3. Hierarchical Framework: A seamless integration of high-level adaptive planning (AMPC) and low-level tracking (WBC) that bridges the gap between reduced-order templates and full-order dynamics.
4. Robustness to Extreme Uncertainty: The method is designed to handle payloads significantly larger than the robot's own mass, including dynamic (time-varying) additions and external disturbances.

4. Experimental Results

The framework was validated through extensive numerical simulations and hardware experiments on the Unitree A1 quadruped robot (12.45 kg).

• Payload Capacity:
  • Simulations: Successfully transported payloads up to 132% of the robot's mass.
  • Flat Terrain Experiments: Successfully carried 109% of its mass (13.6 kg).
  • Rough Terrain Experiments: Successfully carried 91% of its mass (11.34 kg) on wooden blocks and uneven ground.

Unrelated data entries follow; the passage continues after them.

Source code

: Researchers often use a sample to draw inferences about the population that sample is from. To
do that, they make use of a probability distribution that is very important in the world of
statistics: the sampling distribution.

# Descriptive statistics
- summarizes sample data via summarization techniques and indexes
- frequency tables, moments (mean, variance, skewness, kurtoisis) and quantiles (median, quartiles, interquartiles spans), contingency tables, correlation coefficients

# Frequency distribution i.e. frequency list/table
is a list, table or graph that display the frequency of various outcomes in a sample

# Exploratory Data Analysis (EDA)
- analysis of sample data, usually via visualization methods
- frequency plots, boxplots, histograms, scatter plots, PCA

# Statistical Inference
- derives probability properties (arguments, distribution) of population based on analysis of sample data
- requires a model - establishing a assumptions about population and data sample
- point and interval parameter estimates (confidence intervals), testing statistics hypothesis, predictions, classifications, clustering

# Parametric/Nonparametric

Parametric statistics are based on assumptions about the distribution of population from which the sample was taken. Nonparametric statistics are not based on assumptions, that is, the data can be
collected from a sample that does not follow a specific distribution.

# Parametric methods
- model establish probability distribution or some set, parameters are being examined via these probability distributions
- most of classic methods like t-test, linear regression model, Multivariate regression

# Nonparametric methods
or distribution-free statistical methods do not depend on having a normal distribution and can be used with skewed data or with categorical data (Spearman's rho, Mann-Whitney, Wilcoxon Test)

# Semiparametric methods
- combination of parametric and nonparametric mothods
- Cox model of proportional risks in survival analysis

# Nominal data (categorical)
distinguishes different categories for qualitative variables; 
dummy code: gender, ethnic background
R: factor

This is a record for model-based control on rough terrain for this robot class (previous works reported ~50% on rough terrain).
• Dynamic Scenarios: The robot maintained stability when dynamic payloads were added mid-walk (up to 73% uncertainty) and when subjected to external push disturbances.
• Comparative Performance:
  • Success Rate: On 1,500 randomly generated rough terrains, the proposed AMPC achieved an 88.22% success rate, compared to 18.89% for normal MPC and 67.31% for an L1 Adaptive MPC.
  • Trajectory Tracking: The AMPC maintained desired velocities and heights significantly better than standard MPC, especially under high payload loads (e.g., 10 kg).
• Real-Time Performance: The AMPC solver runs in ~0.95 ms, and the WBC in ~0.21 ms, confirming feasibility for real-time deployment.

5. Significance

This work represents a major step forward in the deployment of legged robots for practical logistics and rescue missions where payload weights are unknown and terrains are unstructured.

• Theoretical Rigor: By embedding stability guarantees directly into the convex MPC constraints, the paper moves beyond heuristic adaptive control to a mathematically rigorous framework.
• Practical Impact: The ability to carry payloads nearly equal to or exceeding the robot's own weight on rough terrain demonstrates a level of robustness previously unattainable with standard model-based controllers.
• Scalability: The hierarchical approach (Template + Full-Order) provides a scalable architecture that can be extended to other legged robots and more complex hybrid dynamics (e.g., incorporating leg switching logic in future work).

In summary, the paper presents a robust, theoretically grounded control solution that enables quadrupedal robots to adapt to extreme physical uncertainties in real-time, significantly expanding their operational envelope in real-world scenarios.